I posted yesterday about how Houston Chronicle management rewrote Bradley Olson's analysis of Bill White's tenure as Houston mayor. The purpose of the rewrite was to make the Democratic gubernatorial candidate look better.
Now let's consider what it means when a big-city newspaper takes sides, politicallly, on its front page.
The article was not news, strictly speaking. It was a news analysis. A "thumbsucker," we called it back in my day.
Chronicle editors had an obligation to edit the article. That's what editors do, and everybody needs editing, even Mr. Olson. If you review the edits, you will see that several improved the story by tightening it up. That's a good thing.
But Mr. Olson's analysis was not merely edited, in a technical sense; it was deliberately rewritten to make Mr. White look better.
In the second paragraph, for instance, editors chopped the useful idea -- inarguably true -- that Mr. White had both significant accomplishments and failures. Instead, we are told, he had "significant moments."
And those "moments" didn't occur "at the margins of his authority as the city's chief executive" but "as he stretched the limits of his authority." (Is it a good thing to have government officials stretch their authority over the rest of us? It is, apparently, at the Chronicle.)
The revised paragraph also omitted the unfortunate (for Mr. White) point that Metro "since has found itself reeling from local and federal investigations" for actions taken during the mayor's tenure. Instead, we are reminded of "his leadership during Hurricane Katrina."
Two paragraphs in, we see that nothing bad happened. Oh, there were some unspecified "moments," but a "moment" ain't necessarily a "failure."
The balance of the story was rewritten to accentuate the positive and eliminate -- as much as possible -- the negative about Mr. White. For instance:
Under White, Houston often succeeded where other governments foundered.
What is Houston to the Chronicle? It's a government, not a city, at least according to this sentence. The measure of success during an economic downturn was not that the city prospered or that Houstonians didn't lose their jobs; it was that city government had no layoffs or furloughs. In other words, that Mr. White took care of municipal employees.
In the fourth paragraph of the rewritten analysis. Chronicle editor Jeff Cohen or one of his peeps also added this new text:
When he announced he was running for governor against incumbent Rick Perry, White said he didn't have "the polish or fame of career politicians who have been running for office for 30 years. But I do know how to bring people together and get things done."

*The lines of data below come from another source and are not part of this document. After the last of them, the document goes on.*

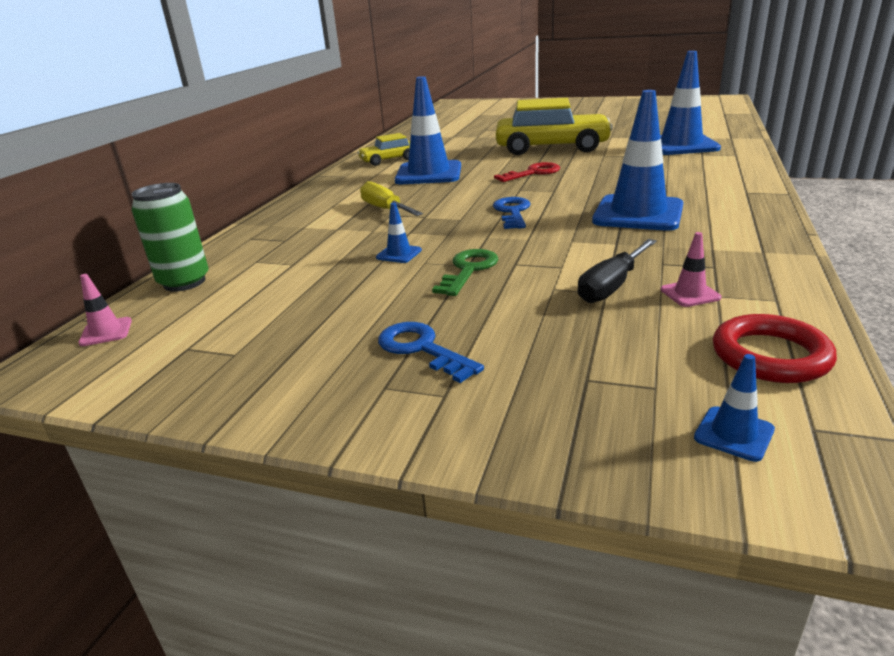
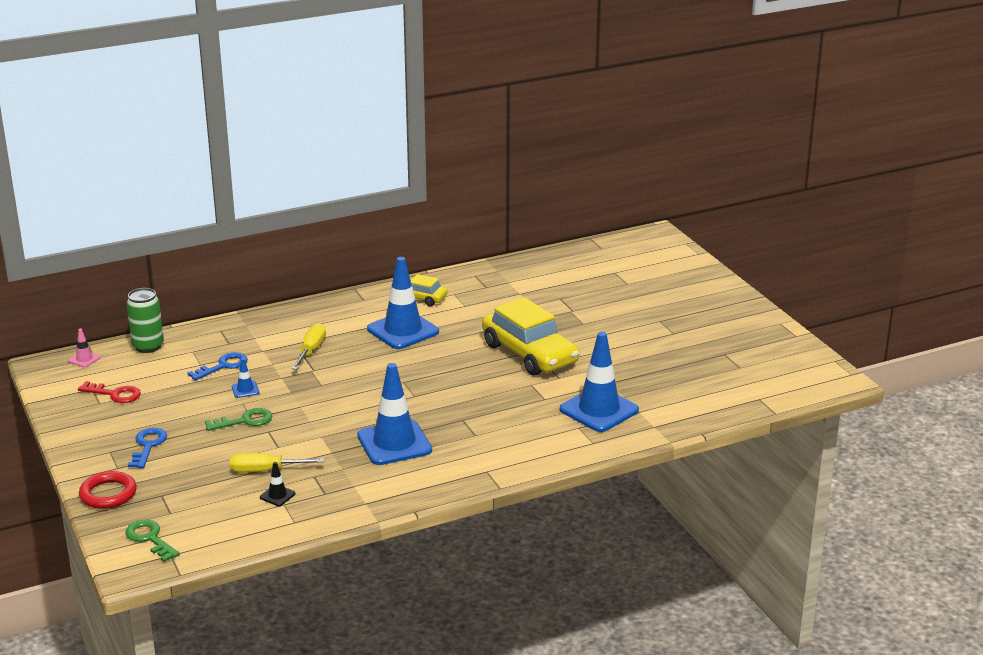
camera: 45 degrees right, 0 degrees up
(512, 212) = (352, 397): blue key -> blue key (223, 366)
(533, 173) = (448, 372): red key -> red key (115, 394)
(612, 286) = (266, 470): black screwdriver -> yellow screwdriver
(690, 294) = (277, 495): pink traffic cone -> black traffic cone
(733, 434) = (150, 539): blue traffic cone -> green key
(770, 355) = (226, 533): red ring -> red ring (108, 494)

The quotation was lifted straight from Mr. White's press release announcing his candidacy for governor, something that real journalists rarely do, and then only with a citation of the source.
Badly done, Jeff. Very badly indeed.
More striking than the puffery, however -- if such is possible -- was the purging of Mr. Olson's more critical words, sentences, and paragraphs about Mr. White's less happy "moments."
In the new reality:
City pensions are still underfunded, but not "woefully" underfunded.
Mayor Annise Parker does not say the city has been run in an "unbusinesslike" manner "for years."
The Houston police and fire unions are not endorsing Mr. Perry.
Dr. John Diamond of the Baker Institute says nothing about the "gigantic crisis" that is the city's pension system.
And problems that have come to light after Mr. White's departure are no longer "significant."
The sentence that best sums things up for the Chronicle is this:
In all, White left behind a legacy with plenty to brag about and a handful of unsolved problems that have come to bedevil his successor.
Plenty to brag about; a handful of problems.
This story reminds us of the Houston Chronicle of yore. When Unca D was still a young pup, the news columns of the paper were openly and unashamedly political. Friends of the Chronicle got kid gloves; others got journalism.
The old days are back, but the Chronicle is now on the other side. It's not old establishment conservatives who are coddled, but Clever People who attend the same parties as Mr. Cohen.
The Olson rewrite will go down in Chronicle lore. The mask of honest news and analysis came off. Underneath was naked political bias and a contempt for both the standards of journalism and the people of Houston.